§ **Text excerpt**:
-.-.-

It’s week four and Dylan, my four year old, is still coughing. He’s very slow to improve, but he’s finally getting there. One of the most tedious things to deal with over the winter season is the constant influx of infections that a toddler endures. And it never ends with just the kid; it spreads throughout the house like a wildfire. It starts with Dylan, and before I know it, I’m the one dealing with the cough or worse yet, my father-in-law, who is eighty years old, is dealing with it. Minor colds can be devastating in children and elderly folks, potentially ending in a hospital stay for a pneumonia or respiratory distress. I think back to how it all begins and it is almost always traced back to the jungle gym at Dylan’s school or at the park across the street. When I’m there with him, not a time goes by where I don’t see a kid either picking his nose, or scratching her butt, or sneezing into their hands, or digging in the sand, or worst of all, sharing a lollipop.
The playground is a breeding ground for all sorts of viruses and nasty germs. Thinking about it makes me want to bathe in sanitizing liquid. That being said, however, it’s important to understand that children have very naive immune systems and that any exposure to these germs is actually a good thing to a certain degree. In the same way vaccines are administered to safely mature a child’s immunity, these viruses help a child’s immunity grow and develop, ultimately setting them up for their adult years.
Some common viruses that children may encounter range in their presentation. Here are five common illnesses one may encounter in the jungle gym and how they may present. While most of these viruses are benign, some can progress and its important to keep a close eye on any child that is dealing with an acute illness.
The first is the common cold. Among others, the most common viruses responsible for this are the rhinovirus, coronavirus, RSV and parainfluenza viruses. While there are lots of viruses that account for the common cold, they are all treated the same way, with time, rest, fluids and limiting exposure to others. Not antibiotics. Some of these viruses are more common in Spring versus Winter. Some of these viruses can be more serious than others, like RSV and parainfluenza, potentially leading to pneumonia. If a child exhibits any signs of respiratory distress, seek medical attention immediately. Remember that the cold and the flu are two different entities and that the flu may have much more dire consequences in terms of severity, which is why getting a flu vaccine is always a good idea.
The second is fifth’s disease or Slapped Cheek Syndrome. This is caused by the parvovirus and typically presents similar to a cold. The one defining trait of this illness are rosy colored cheeks that may mimic the appearance of a slapped cheek. This is a highly contagious infection, so it’s important to limit exposure to others when this is suspected. Analgesics and antipyretics can aid in treatment, along with adequate hydration and rest.

-.-.-

§ **Work task**: Continue the article above on childhood illnesses picked up at the playground, starting right after its final sentence.

(Dataset entries)
-.-.-

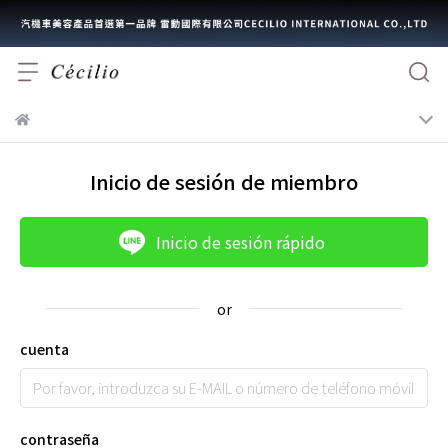
Inicio de sesión de miembro
Inicio de sesión rápido
cuenta
contraseña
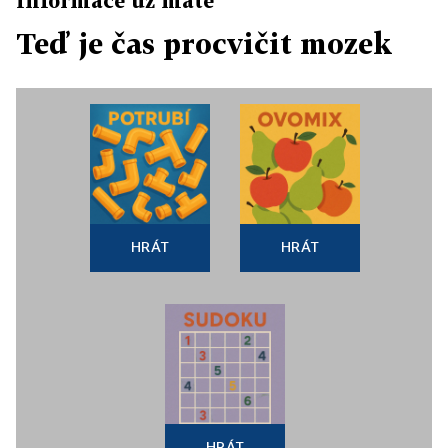
Informace už máte
Teď je čas procvičit mozek
HRÁT
HRÁT
HRÁT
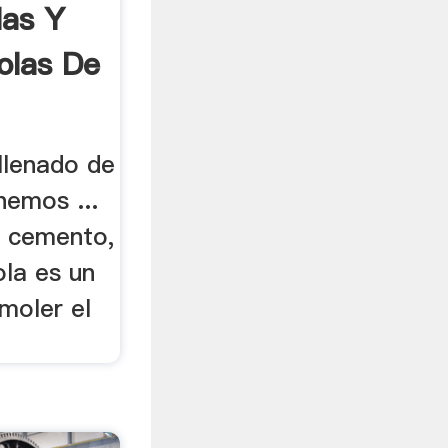
las Y
olas De
llenado de
hemos ...
l cemento,
ola es un
moler el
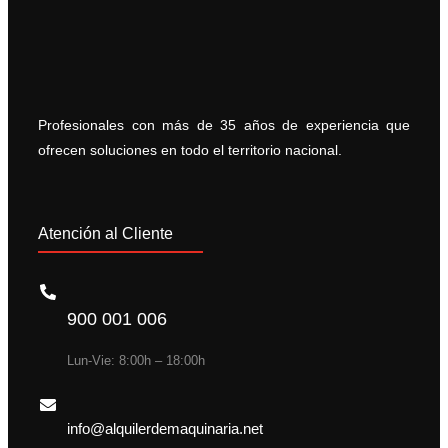
Profesionales con más de 35 años de experiencia que
ofrecen soluciones en todo el territorio nacional.
Atención al Cliente
900 001 006
Lun-Vie: 8:00h – 18:00h
info@alquilerdemaquinaria.net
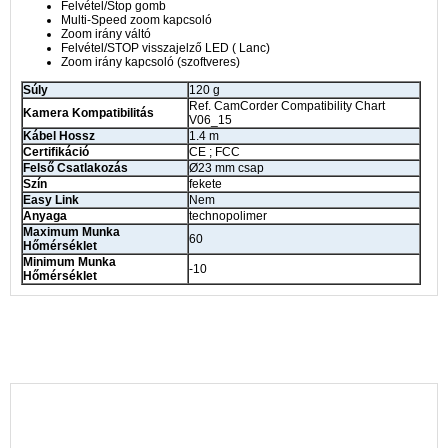
Felvétel/Stop gomb
Multi-Speed zoom kapcsoló
Zoom irány váltó
Felvétel/STOP visszajelző LED ( Lanc)
Zoom irány kapcsoló (szoftveres)
Súly
120 g
Ref. CamCorder Compatibility Chart
Kamera Kompatibilitás
V06_15
Kábel Hossz
1.4 m
Certifikáció
CE ; FCC
Felső Csatlakozás
Ø23 mm csap
Szín
fekete
Easy Link
Nem
Anyaga
technopolimer
Maximum Munka
60
Hőmérséklet
Minimum Munka
-10
Hőmérséklet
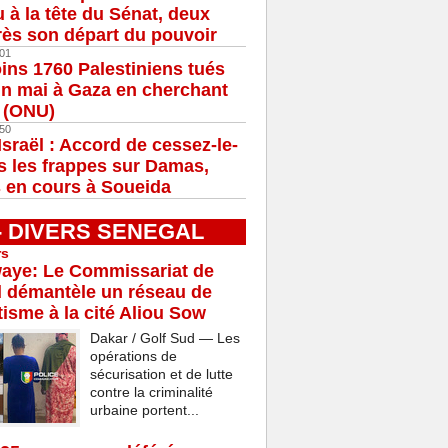
u à la tête du Sénat, deux
ès son départ du pouvoir
01
ns 1760 Palestiniens tués
in mai à Gaza en cherchant
e (ONU)
50
Israël : Accord de cessez-le-
s les frappes sur Damas,
 en cours à Soueida
 - DIVERS SENEGAL
rs
aye: Le Commissariat de
d démantèle un réseau de
isme à la cité Aliou Sow
Dakar / Golf Sud — Les
opérations de
sécurisation et de lutte
contre la criminalité
urbaine portent...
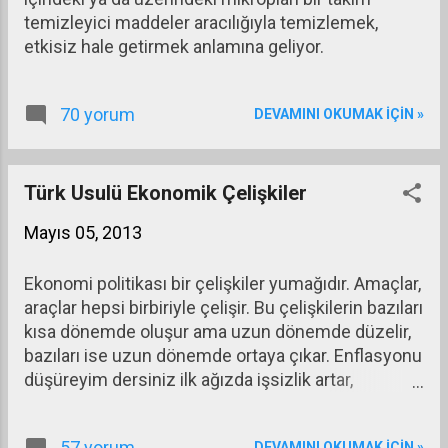
temizleyici maddeler aracılığıyla temizlemek,
etkisiz hale getirmek anlamına geliyor.
70 yorum
DEVAMINI OKUMAK IÇIN »
Türk Usulü Ekonomik Çelişkiler
Mayıs 05, 2013
Ekonomi politikası bir çelişkiler yumağıdır. Amaçlar,
araçlar hepsi birbiriyle çelişir. Bu çelişkilerin bazıları
kısa dönemde oluşur ama uzun dönemde düzelir,
bazıları ise uzun dönemde ortaya çıkar. Enflasyonu
düşüreyim dersiniz ilk ağızda işsizlik artar,
büyümeyi artırayım dersiniz ya cari açık ya da
bütçe açığı yükselir, faizi düşürürsünüz
57 yorum
DEVAMINI OKUMAK IÇIN »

-.-.-

§ **Answer to the problem**:
The third common illness is called Hand, Foot and Mouth disease (HFMD). It is caused by the coxasackie virus and is also quite contagious and is transmitted through saliva. Along with the generalized fatigue and mild fever that can accompany any viral illness, HFMD distinguishes itself by the appearance of painful lesions and ulcers on the soles of the feet, palms, and mouth area. The rash can sometimes also present in the groin area. Topical analgesics like a benzocaine can sometimes numb areas that are painful. It will typically clear up in a 2 week period.
Croup is the next viral infection which is caused by a parainfluenza virus. Croup typically mimics a cold initially, but then progresses to a hacking, barking cough. The main concern is that typically with this type of virus, the airway can be compromised, leading to a listless, restless child, struggling to breath. Doctors will sometimes prescribe steroids to help decrease the inflammation and also have patients undergo breathing treatments to help.
The fifth and final illness is sixth’s disease, or roseola. Why is fifth’s disease second and sixth’s disease fifth? Just like in medicine sometimes, that’s just how it is. No rhyme or reason. Roseola is characterized by a high fever and rash that typically affects the chest and back. It is caused by a herpes virus and interestingly, can lay dormant in the body for life. The high fever can be dangerous as this can lead to a febrile seizure. Antipyretics are extremely important in the management of this, but in the event of a seizure, seek medical attention immediately.
There are many other viral infections out there that can ruin a good two weeks of a child and parent’s life. Taking the proper precautions can help prevent a disaster. Hand washing and sanitizing is the first and foremost way of limiting spread of an infection. And as a friendly reminder, vaccines save lives and prevent ancient, supposedly dead diseases from returning. To new parents out there, welcome to the jungle. Don’t let it bring you to your knees.